Un don reversé

Une sorte de « culpabilité », celle d'avoir changé de classe sociale, est souvent réitérée dans vos livres ; est-elle aujourd'hui proportionnelle au succès, au statut et à la stature que vous avez acquis comme écrivain ? Comment vous arrangez-vous de ce succès ?

 

Jean Genet dit quelque chose comme « la culpabilité est un formidable moteur d'écriture » et ce n'est pas pour rien que j'ai mis en exergue une phrase de lui justement, au début de La place. Je crois que cette culpabilité est définitive et que, si elle est à la base de mon écriture, c'est aussi l'écriture qui m'en délivre le plus. L'image du « don reversé » à la fin de Passion simple vaut pour tout ce que j'écris.
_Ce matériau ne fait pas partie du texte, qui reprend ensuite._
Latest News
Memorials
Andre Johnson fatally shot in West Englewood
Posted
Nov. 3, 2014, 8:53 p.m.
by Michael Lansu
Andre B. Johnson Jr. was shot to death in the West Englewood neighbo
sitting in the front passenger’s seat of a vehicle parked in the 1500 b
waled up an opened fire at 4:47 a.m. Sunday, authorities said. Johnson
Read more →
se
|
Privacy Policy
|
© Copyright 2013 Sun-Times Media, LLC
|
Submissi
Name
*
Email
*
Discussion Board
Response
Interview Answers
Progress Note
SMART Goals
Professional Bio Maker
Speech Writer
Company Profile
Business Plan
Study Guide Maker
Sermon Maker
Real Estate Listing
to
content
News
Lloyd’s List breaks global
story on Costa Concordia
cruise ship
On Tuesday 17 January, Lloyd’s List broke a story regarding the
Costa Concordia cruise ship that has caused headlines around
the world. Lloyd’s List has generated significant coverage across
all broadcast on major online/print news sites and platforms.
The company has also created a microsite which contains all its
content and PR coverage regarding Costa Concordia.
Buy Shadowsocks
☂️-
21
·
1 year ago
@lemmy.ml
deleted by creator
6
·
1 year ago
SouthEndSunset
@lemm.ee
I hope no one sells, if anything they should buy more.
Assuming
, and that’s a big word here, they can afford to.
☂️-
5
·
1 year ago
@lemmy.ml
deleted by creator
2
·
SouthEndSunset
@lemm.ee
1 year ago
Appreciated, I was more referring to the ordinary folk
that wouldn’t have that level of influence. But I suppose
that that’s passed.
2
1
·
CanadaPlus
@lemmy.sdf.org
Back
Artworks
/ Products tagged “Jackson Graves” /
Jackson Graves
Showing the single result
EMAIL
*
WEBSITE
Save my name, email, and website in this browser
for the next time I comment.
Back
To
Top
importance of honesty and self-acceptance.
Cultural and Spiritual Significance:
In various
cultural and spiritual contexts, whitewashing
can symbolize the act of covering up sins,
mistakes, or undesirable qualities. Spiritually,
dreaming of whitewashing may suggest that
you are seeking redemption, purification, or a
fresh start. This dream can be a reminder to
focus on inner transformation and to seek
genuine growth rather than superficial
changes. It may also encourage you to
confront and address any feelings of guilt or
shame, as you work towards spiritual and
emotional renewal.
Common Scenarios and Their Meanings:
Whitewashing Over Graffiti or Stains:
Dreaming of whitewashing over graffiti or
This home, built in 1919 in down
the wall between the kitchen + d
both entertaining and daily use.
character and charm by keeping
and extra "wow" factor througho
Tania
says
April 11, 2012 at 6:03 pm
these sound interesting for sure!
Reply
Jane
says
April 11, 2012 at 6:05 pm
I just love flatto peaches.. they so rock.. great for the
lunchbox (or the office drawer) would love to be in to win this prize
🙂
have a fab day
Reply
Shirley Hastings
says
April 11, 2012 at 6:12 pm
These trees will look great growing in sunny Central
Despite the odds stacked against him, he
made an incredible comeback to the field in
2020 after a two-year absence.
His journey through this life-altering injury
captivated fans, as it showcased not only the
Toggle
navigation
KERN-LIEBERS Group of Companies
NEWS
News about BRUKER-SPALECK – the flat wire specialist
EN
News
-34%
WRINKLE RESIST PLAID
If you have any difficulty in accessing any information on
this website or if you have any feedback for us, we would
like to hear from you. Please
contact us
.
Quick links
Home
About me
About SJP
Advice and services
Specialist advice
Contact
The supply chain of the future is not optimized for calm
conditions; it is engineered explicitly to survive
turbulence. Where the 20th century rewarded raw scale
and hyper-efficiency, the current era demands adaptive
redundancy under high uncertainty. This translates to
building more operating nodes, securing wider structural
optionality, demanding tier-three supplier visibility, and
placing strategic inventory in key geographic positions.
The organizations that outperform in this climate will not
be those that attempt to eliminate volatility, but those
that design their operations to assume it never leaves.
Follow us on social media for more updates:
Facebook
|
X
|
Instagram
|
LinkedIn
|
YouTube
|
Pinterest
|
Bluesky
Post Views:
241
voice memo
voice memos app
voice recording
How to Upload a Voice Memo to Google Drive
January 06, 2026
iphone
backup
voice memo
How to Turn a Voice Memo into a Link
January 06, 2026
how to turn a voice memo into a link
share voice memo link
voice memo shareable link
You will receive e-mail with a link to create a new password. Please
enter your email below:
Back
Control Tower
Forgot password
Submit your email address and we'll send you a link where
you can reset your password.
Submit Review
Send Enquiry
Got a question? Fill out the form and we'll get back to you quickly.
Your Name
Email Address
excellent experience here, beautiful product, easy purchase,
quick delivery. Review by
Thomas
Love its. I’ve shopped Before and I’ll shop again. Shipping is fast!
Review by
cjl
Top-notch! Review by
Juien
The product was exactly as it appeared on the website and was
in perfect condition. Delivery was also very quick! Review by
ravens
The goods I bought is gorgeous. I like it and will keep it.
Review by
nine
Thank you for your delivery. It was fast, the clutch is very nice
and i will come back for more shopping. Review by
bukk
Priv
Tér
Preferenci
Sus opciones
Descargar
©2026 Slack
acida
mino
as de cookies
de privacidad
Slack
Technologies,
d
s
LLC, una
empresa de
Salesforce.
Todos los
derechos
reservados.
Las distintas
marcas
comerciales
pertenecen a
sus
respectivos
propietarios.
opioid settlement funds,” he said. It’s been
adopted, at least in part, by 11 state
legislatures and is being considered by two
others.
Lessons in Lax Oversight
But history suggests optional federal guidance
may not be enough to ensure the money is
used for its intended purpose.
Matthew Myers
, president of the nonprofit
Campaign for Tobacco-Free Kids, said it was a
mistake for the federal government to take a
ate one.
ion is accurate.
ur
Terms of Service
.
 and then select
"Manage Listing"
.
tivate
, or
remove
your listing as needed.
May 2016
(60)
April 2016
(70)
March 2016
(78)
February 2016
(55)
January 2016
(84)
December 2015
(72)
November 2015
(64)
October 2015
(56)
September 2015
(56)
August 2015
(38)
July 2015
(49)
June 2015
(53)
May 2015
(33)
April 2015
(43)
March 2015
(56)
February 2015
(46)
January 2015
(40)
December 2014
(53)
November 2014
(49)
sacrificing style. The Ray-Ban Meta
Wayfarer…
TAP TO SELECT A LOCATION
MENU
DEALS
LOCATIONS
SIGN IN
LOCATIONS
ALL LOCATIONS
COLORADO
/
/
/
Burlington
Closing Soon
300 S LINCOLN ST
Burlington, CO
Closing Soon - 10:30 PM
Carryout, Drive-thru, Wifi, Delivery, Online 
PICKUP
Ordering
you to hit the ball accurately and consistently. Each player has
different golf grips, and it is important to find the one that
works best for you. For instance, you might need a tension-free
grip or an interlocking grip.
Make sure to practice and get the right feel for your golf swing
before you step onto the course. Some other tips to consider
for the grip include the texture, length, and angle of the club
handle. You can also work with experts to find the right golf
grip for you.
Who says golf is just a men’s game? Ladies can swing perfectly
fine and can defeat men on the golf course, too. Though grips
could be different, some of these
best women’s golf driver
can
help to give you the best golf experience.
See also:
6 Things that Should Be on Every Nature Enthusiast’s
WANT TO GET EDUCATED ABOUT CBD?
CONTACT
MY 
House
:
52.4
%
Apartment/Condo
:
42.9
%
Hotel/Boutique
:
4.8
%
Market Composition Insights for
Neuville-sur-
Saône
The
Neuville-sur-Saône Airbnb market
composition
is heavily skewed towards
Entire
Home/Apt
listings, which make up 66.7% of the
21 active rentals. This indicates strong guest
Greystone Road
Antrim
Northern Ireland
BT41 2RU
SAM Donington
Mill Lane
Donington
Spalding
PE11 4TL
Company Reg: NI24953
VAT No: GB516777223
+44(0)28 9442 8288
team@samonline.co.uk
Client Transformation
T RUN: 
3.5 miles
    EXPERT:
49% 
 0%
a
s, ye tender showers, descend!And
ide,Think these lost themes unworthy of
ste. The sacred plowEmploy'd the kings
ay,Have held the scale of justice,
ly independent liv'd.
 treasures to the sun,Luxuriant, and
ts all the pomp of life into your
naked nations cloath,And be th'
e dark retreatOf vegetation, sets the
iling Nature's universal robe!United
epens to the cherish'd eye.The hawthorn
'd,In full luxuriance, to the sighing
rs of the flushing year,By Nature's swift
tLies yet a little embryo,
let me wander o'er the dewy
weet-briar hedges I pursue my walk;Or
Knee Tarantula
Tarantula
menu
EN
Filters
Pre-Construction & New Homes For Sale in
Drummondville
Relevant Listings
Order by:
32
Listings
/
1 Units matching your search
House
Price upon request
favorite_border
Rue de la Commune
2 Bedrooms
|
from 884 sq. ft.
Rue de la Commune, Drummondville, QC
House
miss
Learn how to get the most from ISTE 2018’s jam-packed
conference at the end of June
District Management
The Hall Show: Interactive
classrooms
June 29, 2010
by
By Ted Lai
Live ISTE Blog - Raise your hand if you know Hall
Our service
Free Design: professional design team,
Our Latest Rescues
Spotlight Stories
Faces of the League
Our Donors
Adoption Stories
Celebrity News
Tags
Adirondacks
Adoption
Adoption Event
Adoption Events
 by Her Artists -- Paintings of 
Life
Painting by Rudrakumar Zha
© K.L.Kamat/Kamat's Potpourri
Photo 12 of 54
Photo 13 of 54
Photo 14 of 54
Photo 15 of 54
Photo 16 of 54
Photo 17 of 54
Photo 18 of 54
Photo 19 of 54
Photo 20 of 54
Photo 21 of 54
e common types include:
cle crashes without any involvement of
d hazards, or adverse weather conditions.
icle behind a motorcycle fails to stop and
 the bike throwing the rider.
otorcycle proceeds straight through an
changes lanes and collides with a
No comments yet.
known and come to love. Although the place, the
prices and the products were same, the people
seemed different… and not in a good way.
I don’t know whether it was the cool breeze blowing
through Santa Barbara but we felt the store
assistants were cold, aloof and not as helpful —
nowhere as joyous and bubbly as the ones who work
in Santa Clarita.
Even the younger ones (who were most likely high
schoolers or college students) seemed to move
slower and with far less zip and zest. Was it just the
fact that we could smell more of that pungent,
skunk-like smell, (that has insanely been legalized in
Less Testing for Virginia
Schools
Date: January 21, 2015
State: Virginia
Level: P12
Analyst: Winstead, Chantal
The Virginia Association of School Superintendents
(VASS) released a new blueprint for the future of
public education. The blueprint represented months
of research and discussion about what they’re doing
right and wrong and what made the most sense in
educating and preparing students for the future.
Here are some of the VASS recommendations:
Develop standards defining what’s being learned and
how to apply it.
J'ai l'impression que l'écriture est ce que je peux faire de mieux, dans mon cas, dans ma situation de transfuge, comme acte politique et comme « don ».

 

Le moment où j'ai éprouvé le plus de culpabilité, c'est dans les premières années de mon mariage, quand j'ai quitté complètement mon milieu, en allant vivre en Haute-Savoie, en devenant prof et en me voyant vivre comme la bourgeoisie culturelle. C'était un peu avant 1968. Je ne m'aimais pas, je n'aimais pas ma vie. Mon père venait de mourir. Au lycée de Bonneville, je voyais avec clarté les différences entre les élèves, de langage, d'aisance, et de réussite évidemment, liées à leur origine sociale. Dans certaines filles, c'était moi que je retrouvais, les bonnes notes et la gaucherie, une espèce de rétractation vis-à-vis des profs, parce qu'on n'appartient pas au même monde. Écrire a pris, dès 1967, la perspective d'un dévoilement de tout cela à travers mon histoire.

 

Cela dit, j'ai conscience que le sentiment de culpabilité n'est pas simple, pas réductible au passage d'une classe sociale dans une autre. Je dirais qu'il est fait, en ce qui me concerne, de social, de familial, de sexuel et de religieux, en raison d'une enfance très catholique. Tout cela me devient clair, sans le rechercher, sans y accorder beaucoup d'intérêt, même. Ce qui compte, c'est l'intentionnalité d'un texte, qui n'est pas dans la recherche du moi ou de ce qui me fait écrire, mais dans une immersion dans la réalité supposant la perte du moi – laquelle, certes, est à mettre en relation avec le social, le sexuel, etc. ! – et une fusion dans le « on », le « nous ».

 

Je m'aperçois que je n'ai pas répondu à la question « Comment vous arrangez-vous avec le succès ? ». Je crois que je « m'arrange » en me sentant encore plus redevable de donner d'autres textes, d'écrire toujours, alors qu'en réalité, je le ferais de toute façon… Quant à l'argent que me rapportent mes livres – de façon inégale, à vrai dire – j'ai tendance à le voir comme un luxe, un gros lot immérité, simplement parce qu'il s'est toujours surajouté à mon traitement de prof et me permet donc de vivre plus largement que je ne l'aurais fait en travaillant seulement dans l'enseignement. Or, il m'a été difficile, souvent douloureux, de mener de front l'enseignement et l'écriture, je ne devrais donc pas penser ainsi. Mais ce qu'il y a au fond de cette attitude, c'est l'impossibilité tenace en moi d'établir une relation entre le prix d'un livre, l'argent que représentent les exemplaires vendus et ce qu'il m'a coûté. Par rapport à ce que j'ai fait, c'est toujours à la fois trop et pas assez. Il n'y a pas de juste prix.